We shall start by discussing the Concatenate merge. This tutorial has the following sections:
Setting the Environment
Download and install Statistica Platform. Statistica data files are called Spreadsheets (stored with the .sta suffix). We shall create some Statistica data files in this tutorial. A data file is created with File>New. In Create New Document, select Spreadsheet, as shown in Figure 1.
Figure 1: Selecting New Spreadsheet to create
To save a data file, select File>Save As, as shown in Figure 2.
Figure 2: File>Save As
Concatenating Data Files
First, create the two data files that are to be merged. The data files to be merged would typically have the same number of rows and same or different number of columns. Because data is to be concatenated, the column names would typically be different. None of this is a requirement; two data files could have different number of rows and we shall discuss how to merge such a set of data files also. The objective is to merge the data in one data file with the other so that the 2nd data file is added at the right side of the 1st data file. As an example, create a data file (called wlslog1.sta) with column headers (variables) timestamp, category, and type and the following data (example log data).

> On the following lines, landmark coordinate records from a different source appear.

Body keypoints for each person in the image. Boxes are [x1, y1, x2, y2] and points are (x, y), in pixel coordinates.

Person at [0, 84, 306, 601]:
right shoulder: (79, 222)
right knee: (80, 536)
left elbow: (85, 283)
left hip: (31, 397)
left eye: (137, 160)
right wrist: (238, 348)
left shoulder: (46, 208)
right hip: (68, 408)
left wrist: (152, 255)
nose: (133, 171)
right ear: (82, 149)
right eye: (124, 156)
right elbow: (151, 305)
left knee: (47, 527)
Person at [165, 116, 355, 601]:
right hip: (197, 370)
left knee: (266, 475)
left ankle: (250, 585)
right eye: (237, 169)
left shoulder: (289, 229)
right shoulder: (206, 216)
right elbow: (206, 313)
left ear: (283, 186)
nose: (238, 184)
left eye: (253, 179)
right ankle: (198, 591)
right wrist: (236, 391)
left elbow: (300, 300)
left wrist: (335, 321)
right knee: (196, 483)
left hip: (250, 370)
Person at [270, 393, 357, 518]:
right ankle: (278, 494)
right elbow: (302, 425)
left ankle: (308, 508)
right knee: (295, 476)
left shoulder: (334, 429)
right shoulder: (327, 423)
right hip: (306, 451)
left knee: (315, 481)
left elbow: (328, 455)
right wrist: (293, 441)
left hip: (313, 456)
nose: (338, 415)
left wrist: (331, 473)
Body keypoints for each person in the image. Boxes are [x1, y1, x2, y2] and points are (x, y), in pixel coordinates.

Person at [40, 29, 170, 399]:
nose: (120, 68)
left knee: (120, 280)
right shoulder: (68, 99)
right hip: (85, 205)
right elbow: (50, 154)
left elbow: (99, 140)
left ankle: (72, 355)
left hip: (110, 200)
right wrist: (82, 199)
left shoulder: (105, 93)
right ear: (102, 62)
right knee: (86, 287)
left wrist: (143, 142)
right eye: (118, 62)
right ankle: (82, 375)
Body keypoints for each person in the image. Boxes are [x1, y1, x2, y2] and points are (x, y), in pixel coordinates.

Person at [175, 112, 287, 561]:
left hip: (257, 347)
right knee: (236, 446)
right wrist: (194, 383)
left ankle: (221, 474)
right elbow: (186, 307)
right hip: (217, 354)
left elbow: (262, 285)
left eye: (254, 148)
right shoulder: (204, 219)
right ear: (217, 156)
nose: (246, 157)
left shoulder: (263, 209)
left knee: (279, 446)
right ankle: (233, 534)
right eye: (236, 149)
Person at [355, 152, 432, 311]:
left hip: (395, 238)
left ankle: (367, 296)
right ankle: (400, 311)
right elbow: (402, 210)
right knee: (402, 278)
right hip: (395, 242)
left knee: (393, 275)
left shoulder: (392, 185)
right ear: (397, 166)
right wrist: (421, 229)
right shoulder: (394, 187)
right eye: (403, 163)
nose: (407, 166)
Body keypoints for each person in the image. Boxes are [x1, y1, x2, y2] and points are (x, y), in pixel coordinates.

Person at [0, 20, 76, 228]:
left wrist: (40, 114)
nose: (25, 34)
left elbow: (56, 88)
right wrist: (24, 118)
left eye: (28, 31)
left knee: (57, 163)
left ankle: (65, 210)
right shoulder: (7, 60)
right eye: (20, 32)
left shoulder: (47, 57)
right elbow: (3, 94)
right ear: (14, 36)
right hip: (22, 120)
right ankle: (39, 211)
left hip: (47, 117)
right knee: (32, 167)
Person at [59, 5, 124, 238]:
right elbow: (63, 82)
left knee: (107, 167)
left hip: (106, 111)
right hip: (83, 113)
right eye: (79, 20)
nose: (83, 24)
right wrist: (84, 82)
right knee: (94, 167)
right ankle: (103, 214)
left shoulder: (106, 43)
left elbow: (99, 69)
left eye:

4-8-2014-7:06:16,Notice,WebLogicServer 4-8-2014-7:06:17,Notice,WebLogicServer 4-8-2014-7:06:18,Notice,WebLogicServer 4-8-2014-7:06:20,Notice,WebLogicServer 4-8-2014-7:06:21,Notice,WebLogicServer 4-8-2014-7:06:22,Notice,WebLogicServer
The wlslog1.sta data file is shown in Statistica in Figure 3.

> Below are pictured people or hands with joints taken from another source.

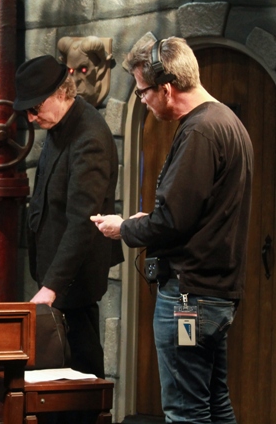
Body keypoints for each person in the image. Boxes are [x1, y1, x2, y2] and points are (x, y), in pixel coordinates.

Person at [92, 37, 254, 424]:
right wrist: (147, 220)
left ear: (166, 88)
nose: (142, 100)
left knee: (186, 410)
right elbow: (193, 214)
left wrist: (124, 228)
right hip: (214, 295)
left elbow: (173, 222)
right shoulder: (226, 122)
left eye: (143, 91)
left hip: (189, 301)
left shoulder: (201, 131)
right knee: (214, 403)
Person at [13, 54, 122, 381]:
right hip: (56, 275)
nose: (31, 118)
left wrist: (52, 287)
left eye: (35, 108)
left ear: (61, 93)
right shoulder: (59, 124)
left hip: (74, 279)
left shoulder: (89, 137)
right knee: (58, 373)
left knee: (82, 371)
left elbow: (82, 221)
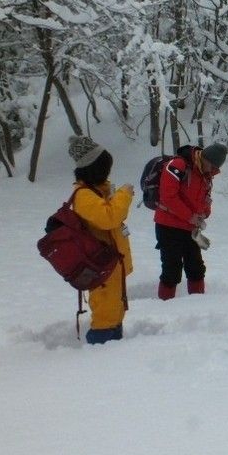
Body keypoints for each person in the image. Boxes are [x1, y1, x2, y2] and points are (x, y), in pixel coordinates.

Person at [68, 135, 134, 345]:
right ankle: (98, 357)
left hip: (112, 263)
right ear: (94, 168)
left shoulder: (98, 191)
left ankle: (113, 350)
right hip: (101, 266)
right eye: (105, 167)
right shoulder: (84, 196)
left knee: (115, 310)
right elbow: (109, 218)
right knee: (105, 315)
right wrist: (124, 195)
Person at [154, 142, 228, 300]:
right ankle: (164, 308)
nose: (212, 171)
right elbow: (168, 197)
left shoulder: (207, 175)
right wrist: (190, 216)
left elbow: (205, 200)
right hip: (168, 225)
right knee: (171, 270)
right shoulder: (178, 165)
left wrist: (204, 214)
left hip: (190, 229)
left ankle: (197, 306)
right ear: (205, 158)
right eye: (212, 166)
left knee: (196, 269)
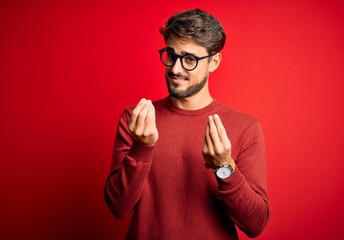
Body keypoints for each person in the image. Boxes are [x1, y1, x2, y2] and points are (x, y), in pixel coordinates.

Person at [104, 8, 270, 240]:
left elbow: (255, 224)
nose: (176, 68)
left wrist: (224, 167)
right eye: (171, 55)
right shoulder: (138, 119)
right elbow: (117, 207)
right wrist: (141, 146)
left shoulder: (245, 128)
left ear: (214, 62)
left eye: (190, 59)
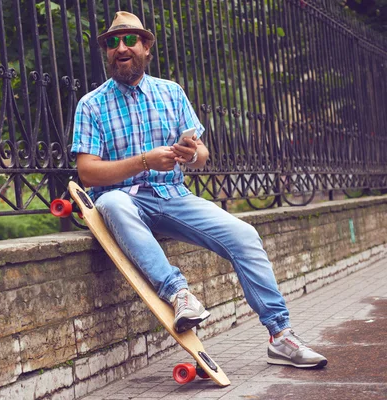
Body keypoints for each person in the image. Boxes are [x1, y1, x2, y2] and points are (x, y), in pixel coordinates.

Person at [71, 11, 327, 369]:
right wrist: (144, 161)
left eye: (130, 40)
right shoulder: (91, 104)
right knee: (111, 202)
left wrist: (192, 154)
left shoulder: (171, 93)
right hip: (124, 202)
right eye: (113, 42)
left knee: (245, 235)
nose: (121, 47)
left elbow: (202, 154)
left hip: (174, 197)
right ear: (107, 53)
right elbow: (86, 172)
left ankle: (281, 336)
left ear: (146, 48)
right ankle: (179, 294)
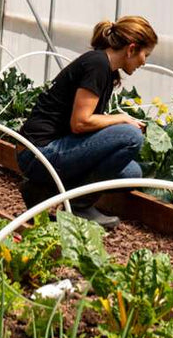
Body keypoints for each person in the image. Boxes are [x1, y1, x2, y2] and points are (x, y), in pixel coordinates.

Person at [17, 16, 156, 228]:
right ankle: (78, 207)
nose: (144, 62)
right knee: (131, 137)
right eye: (145, 54)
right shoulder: (97, 65)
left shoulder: (107, 71)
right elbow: (80, 123)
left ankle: (41, 190)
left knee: (131, 173)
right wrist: (121, 119)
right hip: (38, 152)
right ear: (131, 49)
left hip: (47, 151)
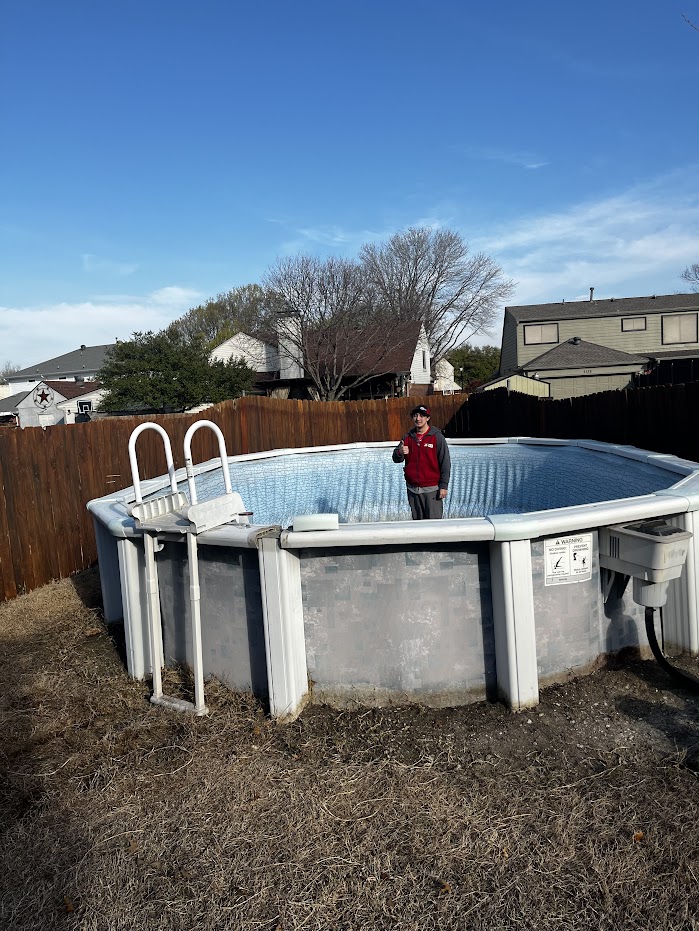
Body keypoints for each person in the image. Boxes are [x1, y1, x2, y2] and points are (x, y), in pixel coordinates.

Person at [392, 405, 451, 519]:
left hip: (432, 490)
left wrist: (444, 486)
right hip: (413, 490)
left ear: (428, 418)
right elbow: (395, 458)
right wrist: (400, 452)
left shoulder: (437, 437)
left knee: (434, 526)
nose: (418, 419)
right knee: (418, 526)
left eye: (422, 416)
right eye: (415, 415)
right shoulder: (407, 437)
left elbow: (445, 463)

Figure 3: Data File wlslog1.sta
Create another data file (wlslog2.sta) with column headers servername, code, and msg, and add the following data (also example log data).
AdminServer,BEA-000365,STANDBY AdminServer,BEA-000365,RESUMING AdminServer,BEA-000365,ADMIN AdminServer,BEA-000331,STARTING AdminServer,BEA-000365,STARTED AdminServer,BEA-000360,RUNNING
The wlslog2.sta file is shown in Figure 4. To merge the two data files, wlslog1.sta and wlslog2.sta, click the Data tab and select Merge, as shown in Figure 4.
Figure 4: Data File wlslog2.sta
A Merge Options dialog gets displayed, as shown in Figure 5. The Variables tab is selected by default. Select Mode as Concatenate. Click the File 1 button to select the 1st file to merge.
Figure 5: Merge Options
Select the wlslog1.sta file in the Select Spreadsheet dialog (see Figure 6). Click OK. The wlslog1.sta file gets added to the File 1 field. Similarly, select the 2nd file wlslog2.sta.
Figure 6: Selecting a Spreadsheet to Merge
No other configuration is required. By default, an output spreadsheet gets generated and it may be configured with the Options tab, as shown in Figure 7. Keep the default settings for the output spreadsheet.
Figure 7: Options Tab
The two files to be merged get added to the File 1 and File 2 fields, as shown in Figure 8. The default setting for Unmatched Cases fills the data files with the missing values, which implies that empty data is stored for the section of a merged row (case) that does not match from one data file to another. Click OK.
Figure 8: Data Files to Merge
The two data files get concatenated, as shown in Figure 9. The resulting spreadsheet has 6 columns and 6 rows.
Figure 9: Resulting Spreadsheet after a Merge
If one spreadsheet were to have more rows than the other, the two spreadsheets would get concatenated just the same. As an example, add an extra row in the 1st spreadsheet (wlslog1.sta) to make 7 rows, as shown in Figure 10.
Figure 10: Extra Row in wlslog1.sta
When concatenated with the 2nd spreadsheet (wlslog2.sta), the resultant spreadsheet has an extra row with missing data for the columns from the 2nd spreadsheet (see Figure 11).
Figure 11: Merged Spreadsheet
Conclusion
In this tutorial, we introduced merging data files (also called spreadsheets) in Statistica Platform for data science. We discussed one of the merge modes: Concatenating merge. In a subsequent tutorial, we shall discuss merging by matching casenames and by matching variables.